◆ EXERCISE PROMPT
Go line by line through the entries below and copy those containing the string "feTurbulence".
==== PROVIDED DATA ====
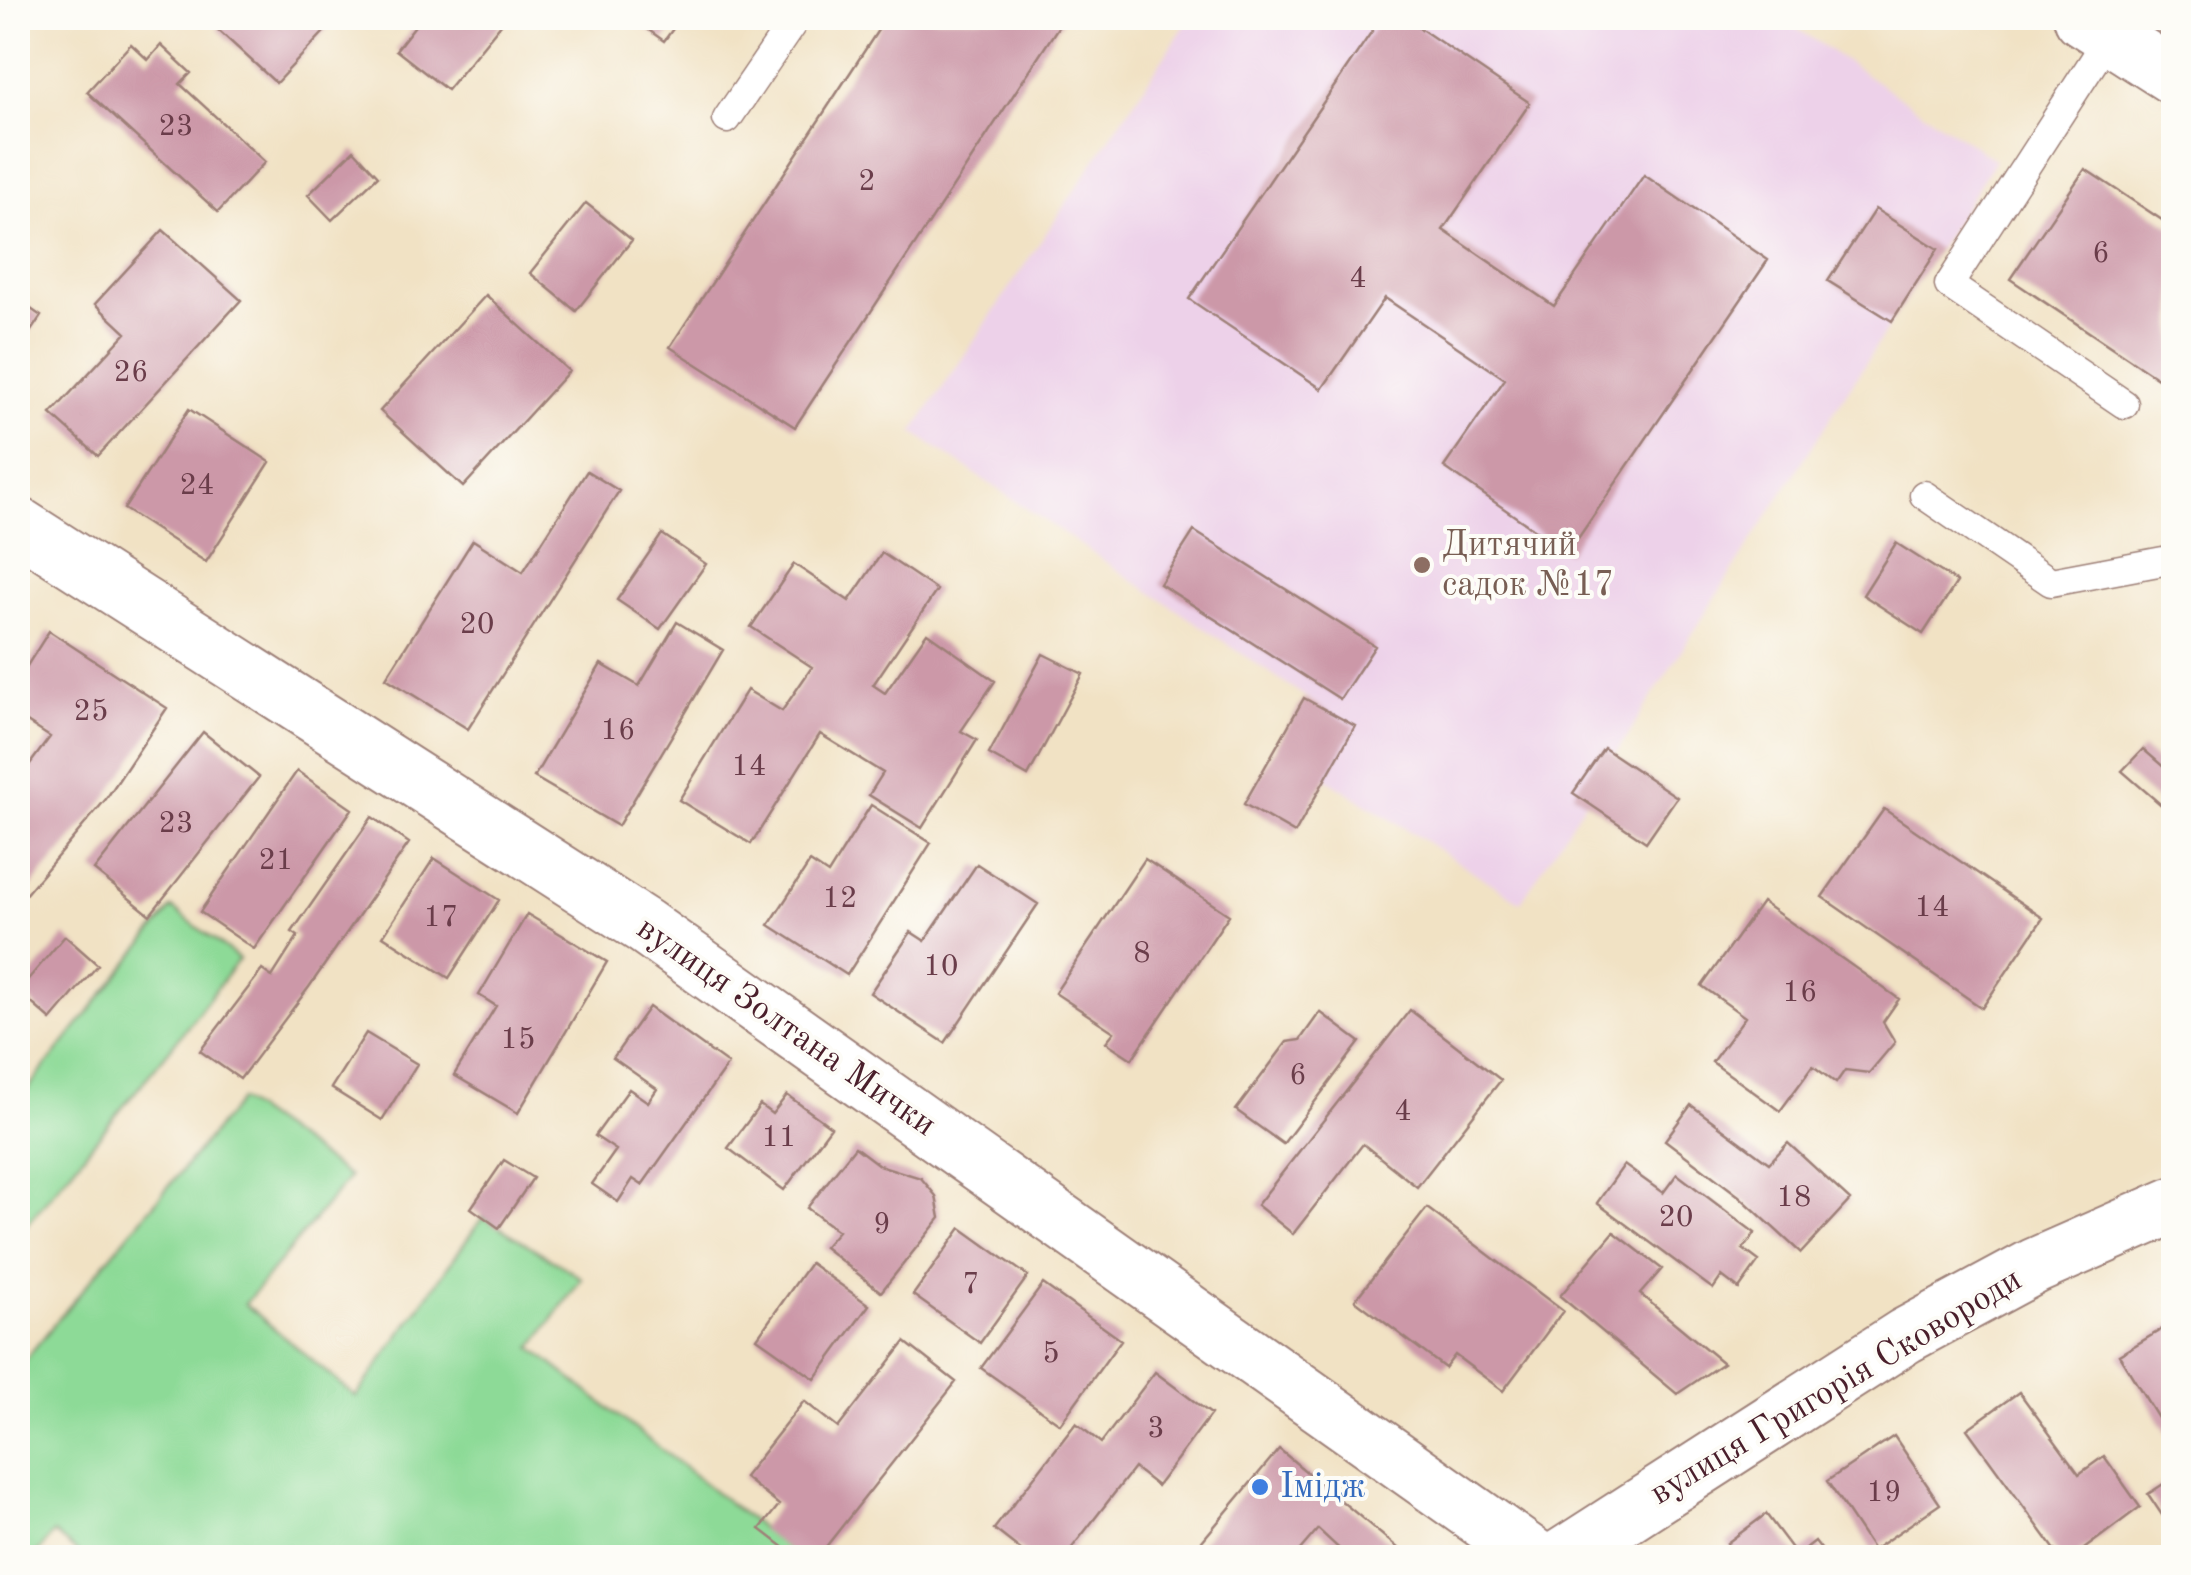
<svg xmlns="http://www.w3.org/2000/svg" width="2191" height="1575" font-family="'Old Standard TT',serif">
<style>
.built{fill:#edd1e9}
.green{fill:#8dda97;stroke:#6c7c61;stroke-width:2.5}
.building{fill:#cc98a8}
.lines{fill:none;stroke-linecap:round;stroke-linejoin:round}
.lane-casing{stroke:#9e8078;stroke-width:31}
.street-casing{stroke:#9e8078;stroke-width:59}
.primary-casing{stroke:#9e8078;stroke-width:59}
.lane{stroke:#fff;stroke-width:28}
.street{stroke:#fff;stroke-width:55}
.primary{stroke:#fff;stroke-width:55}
.education-dot{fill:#8d6e63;stroke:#fdfcf7;stroke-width:4}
.shop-dot{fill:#3f7fe0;stroke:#fdfcf7;stroke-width:4}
.labels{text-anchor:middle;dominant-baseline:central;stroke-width:8;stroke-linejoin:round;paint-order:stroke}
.number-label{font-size:30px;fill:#6a3d4a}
.education-label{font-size:35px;fill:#785e54;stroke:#fdfcf7;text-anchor:start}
.street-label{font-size:35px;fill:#4a1f2b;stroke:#fdfcf7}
.shop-label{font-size:35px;fill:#366cbe;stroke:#fdfcf7;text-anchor:start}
</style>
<rect width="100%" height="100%" fill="#fdfcf7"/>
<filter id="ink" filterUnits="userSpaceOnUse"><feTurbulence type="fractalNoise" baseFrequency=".01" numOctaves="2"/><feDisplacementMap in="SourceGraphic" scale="20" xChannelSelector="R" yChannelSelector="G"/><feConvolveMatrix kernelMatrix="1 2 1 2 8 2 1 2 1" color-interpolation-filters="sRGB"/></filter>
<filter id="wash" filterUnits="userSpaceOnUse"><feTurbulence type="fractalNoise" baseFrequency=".0048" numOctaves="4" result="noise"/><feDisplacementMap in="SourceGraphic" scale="40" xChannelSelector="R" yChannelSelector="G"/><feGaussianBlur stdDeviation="2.25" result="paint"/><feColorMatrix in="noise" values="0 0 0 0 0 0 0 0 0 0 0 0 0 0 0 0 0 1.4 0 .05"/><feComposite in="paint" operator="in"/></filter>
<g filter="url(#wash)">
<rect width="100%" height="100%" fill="#f1e2c4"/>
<path class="built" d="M 1190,18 L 1781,18 L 1995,160 L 1521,902 L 1313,770 L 1337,718 L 913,432 Z"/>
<path class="green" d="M 172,908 L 239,959 L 171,1048 L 18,1235 L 18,1101 Z
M 240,1100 L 349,1177 L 245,1304 L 356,1397 L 483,1217 L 582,1278 L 532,1348 L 798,1557 L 84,1558 L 54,1533 L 34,1557 L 18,1558 L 18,1368 Z"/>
<g id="blocks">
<path class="building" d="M 228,18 L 337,18 L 276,83 L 217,29 Z
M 421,18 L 506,18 L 447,90 L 396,50 Z
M 632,18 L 681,18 L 664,41 Z
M 886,18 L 1064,18 L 795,427 L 670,347 Z
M 1381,18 L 1405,18 L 1530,103 L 1443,230 L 1554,306 L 1644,175 L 1768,260 L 1568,553 L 1444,467 L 1505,379 L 1385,298 L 1322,389 L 1189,299 Z
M 131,44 L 148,60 L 161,45 L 191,73 L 180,84 L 265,162 L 218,212 L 87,92 Z
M 354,150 L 378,176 L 332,220 L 308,195 Z
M 2085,169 L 2174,228 L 2174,389 L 2010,279 Z
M 586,203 L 632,240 L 576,311 L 530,273 Z
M 1875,209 L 1938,249 L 1892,321 L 1828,281 Z
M 163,230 L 241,300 L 98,456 L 51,414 L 126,333 L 95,304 Z
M 486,295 L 569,371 L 463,487 L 380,411 Z
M 18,300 L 41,316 L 18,350 Z
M 189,409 L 270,462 L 206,562 L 124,509 Z
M 587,471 L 619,491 L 468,729 L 386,678 L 473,540 L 523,572 Z
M 1194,531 L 1375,646 L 1340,699 L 1160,584 Z
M 662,534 L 706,564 L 660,629 L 617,600 Z
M 1896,543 L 1957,582 L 1923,634 L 1863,595 Z
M 882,553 L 937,590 L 873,685 L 885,693 L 927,633 L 995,681 L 961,731 L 977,740 L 922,828 L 869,795 L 883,773 L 820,734 L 751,844 L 679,800 L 747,690 L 782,711 L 812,667 L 751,627 L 794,564 L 849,601 Z
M 677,622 L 723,650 L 618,826 L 534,777 L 601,664 L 639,686 Z
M 49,631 L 167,708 L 106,799 L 18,903 L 18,780 L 50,737 L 18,716 L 18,680 Z
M 1043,654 L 1083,674 L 1028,776 L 989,754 Z
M 1304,698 L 1355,726 L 1295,833 L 1244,804 Z
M 203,732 L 259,777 L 150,915 L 94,870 Z
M 1604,748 L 1677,797 L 1646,842 L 1573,793 Z
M 2143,749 L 2174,776 L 2174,816 L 2122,771 Z
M 297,771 L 352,809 L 254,949 L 200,912 Z
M 871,805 L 931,843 L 847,975 L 769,925 L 810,862 L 828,874 Z
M 1884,809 L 2043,918 L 1982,1008 L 1822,897 Z
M 372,817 L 409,843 L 309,987 L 240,1079 L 200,1051 L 262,970 L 272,977 L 298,936 L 292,932 Z
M 434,858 L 499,900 L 449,978 L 383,936 Z
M 1145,859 L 1229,915 L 1132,1059 L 1106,1042 L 1114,1032 L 1055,993 Z
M 977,864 L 1038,904 L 945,1043 L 870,993 L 911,932 L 925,941 Z
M 1762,902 L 1899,999 L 1883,1022 L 1895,1042 L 1869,1073 L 1845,1070 L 1836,1083 L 1813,1066 L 1780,1111 L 1712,1062 L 1745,1017 L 1702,986 Z
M 527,914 L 607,962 L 518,1113 L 454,1075 L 496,1006 L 479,995 Z
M 65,936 L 98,965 L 51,1020 L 18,991 Z
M 649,1007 L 728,1064 L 642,1185 L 633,1179 L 618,1202 L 592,1184 L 616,1150 L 595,1136 L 629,1089 L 648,1102 L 657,1089 L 613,1058 Z
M 1410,1010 L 1501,1080 L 1417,1187 L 1363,1144 L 1293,1234 L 1257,1205 Z
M 1320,1012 L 1360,1042 L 1283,1144 L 1236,1110 L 1287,1042 L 1300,1040 Z
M 366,1033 L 417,1064 L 382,1120 L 331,1088 Z
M 787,1095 L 831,1127 L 784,1190 L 728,1148 L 760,1105 L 772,1114 Z
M 1691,1105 L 1769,1163 L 1788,1143 L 1850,1200 L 1801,1253 L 1739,1196 L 1665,1140 Z
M 855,1147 L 879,1165 L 921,1178 L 936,1196 L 940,1218 L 881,1292 L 824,1247 L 838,1231 L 807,1208 Z
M 504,1160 L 533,1178 L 499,1228 L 471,1208 Z
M 1624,1165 L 1663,1193 L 1677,1174 L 1755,1233 L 1743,1249 L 1759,1261 L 1739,1289 L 1722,1276 L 1713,1289 L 1597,1203 Z
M 1427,1208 L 1563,1311 L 1503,1391 L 1455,1355 L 1445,1368 L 1355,1300 Z
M 961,1228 L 1028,1276 L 980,1343 L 913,1295 Z
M 1614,1232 L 1662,1269 L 1640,1294 L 1723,1363 L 1677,1394 L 1560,1296 Z
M 810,1263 L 869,1305 L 815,1379 L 757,1338 Z
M 1043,1284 L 1121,1340 L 1060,1424 L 981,1368 Z
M 2174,1322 L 2174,1444 L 2119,1355 Z
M 905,1342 L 956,1382 L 817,1558 L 798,1558 L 760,1529 L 779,1505 L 744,1477 L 804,1401 L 838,1428 Z
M 1155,1372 L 1211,1414 L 1157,1486 L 1134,1468 L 1064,1558 L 1031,1558 L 994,1529 L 1076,1423 L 1101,1443 Z
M 2019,1392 L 2079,1474 L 2104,1456 L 2140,1507 L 2072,1558 L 2061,1558 L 1967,1429 Z
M 1894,1436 L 1940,1504 L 1873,1550 L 1827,1481 Z
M 1279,1449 L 1399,1549 L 1392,1558 L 1349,1558 L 1318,1529 L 1293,1558 L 1210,1558 L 1197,1547 Z
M 2174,1477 L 2174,1533 L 2148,1494 Z
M 1766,1514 L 1797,1555 L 1815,1541 L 1828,1558 L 1738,1558 L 1727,1543 Z"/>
</g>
</g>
<g filter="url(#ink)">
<use href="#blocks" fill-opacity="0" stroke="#9e8078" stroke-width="2.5"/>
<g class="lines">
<g class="lane-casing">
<path id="lane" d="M 2110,36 L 1949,285 L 2124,404
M 727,119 L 796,18
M 1924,495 L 2051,582 L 2174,559"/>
</g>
<g class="street-casing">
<path id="street" d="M 18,525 L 644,926 L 1536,1558
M 1560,1558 L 1905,1336 L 2035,1266 L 2174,1205"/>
</g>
<g class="primary-casing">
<path id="primary" d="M 2082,18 L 2174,77"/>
</g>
<use href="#lane" class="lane"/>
<use href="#street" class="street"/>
<use href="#primary" class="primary"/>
</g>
</g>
<circle class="education-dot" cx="1422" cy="565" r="10"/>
<circle class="shop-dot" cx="1260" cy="1487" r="10"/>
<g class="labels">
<g class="number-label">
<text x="176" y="127">23</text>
<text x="867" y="182">2</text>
<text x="2101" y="254">6</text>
<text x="1358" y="279">4</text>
<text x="131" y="373">26</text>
<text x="197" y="486">24</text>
<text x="477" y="625">20</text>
<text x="91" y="712">25</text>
<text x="618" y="731">16</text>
<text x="749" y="767">14</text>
<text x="176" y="824">23</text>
<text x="276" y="861">21</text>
<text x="840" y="899">12</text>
<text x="1932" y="908">14</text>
<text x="441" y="918">17</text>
<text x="1142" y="954">8</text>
<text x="941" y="967">10</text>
<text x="1800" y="993">16</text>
<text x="518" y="1040">15</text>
<text x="1298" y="1076">6</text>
<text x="1403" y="1112">4</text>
<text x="779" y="1138">11</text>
<text x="1794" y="1198">18</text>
<text x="1676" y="1218">20</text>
<text x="882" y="1225">9</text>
<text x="971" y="1285">7</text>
<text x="1051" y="1354">5</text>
<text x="1156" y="1429">3</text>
<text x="1884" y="1493">19</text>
</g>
<g class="education-label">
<text x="1442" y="545">Дитячий<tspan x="1442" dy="40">садок №17</tspan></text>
</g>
<g class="street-label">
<text transform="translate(786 1027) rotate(35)">вулиця Золтана Мички</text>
<text transform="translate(1836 1387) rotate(-31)">вулиця Григорія Сковороди</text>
</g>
<g class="shop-label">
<text x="1280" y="1487">Імідж</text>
</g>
</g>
<rect width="2191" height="1575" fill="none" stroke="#fdfcf7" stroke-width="60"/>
</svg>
====
◆ EXERCISE RESULT
<filter id="ink" filterUnits="userSpaceOnUse"><feTurbulence type="fractalNoise" baseFrequency=".01" numOctaves="2"/><feDisplacementMap in="SourceGraphic" scale="20" xChannelSelector="R" yChannelSelector="G"/><feConvolveMatrix kernelMatrix="1 2 1 2 8 2 1 2 1" color-interpolation-filters="sRGB"/></filter>
<filter id="wash" filterUnits="userSpaceOnUse"><feTurbulence type="fractalNoise" baseFrequency=".0048" numOctaves="4" result="noise"/><feDisplacementMap in="SourceGraphic" scale="40" xChannelSelector="R" yChannelSelector="G"/><feGaussianBlur stdDeviation="2.25" result="paint"/><feColorMatrix in="noise" values="0 0 0 0 0 0 0 0 0 0 0 0 0 0 0 0 0 1.4 0 .05"/><feComposite in="paint" operator="in"/></filter>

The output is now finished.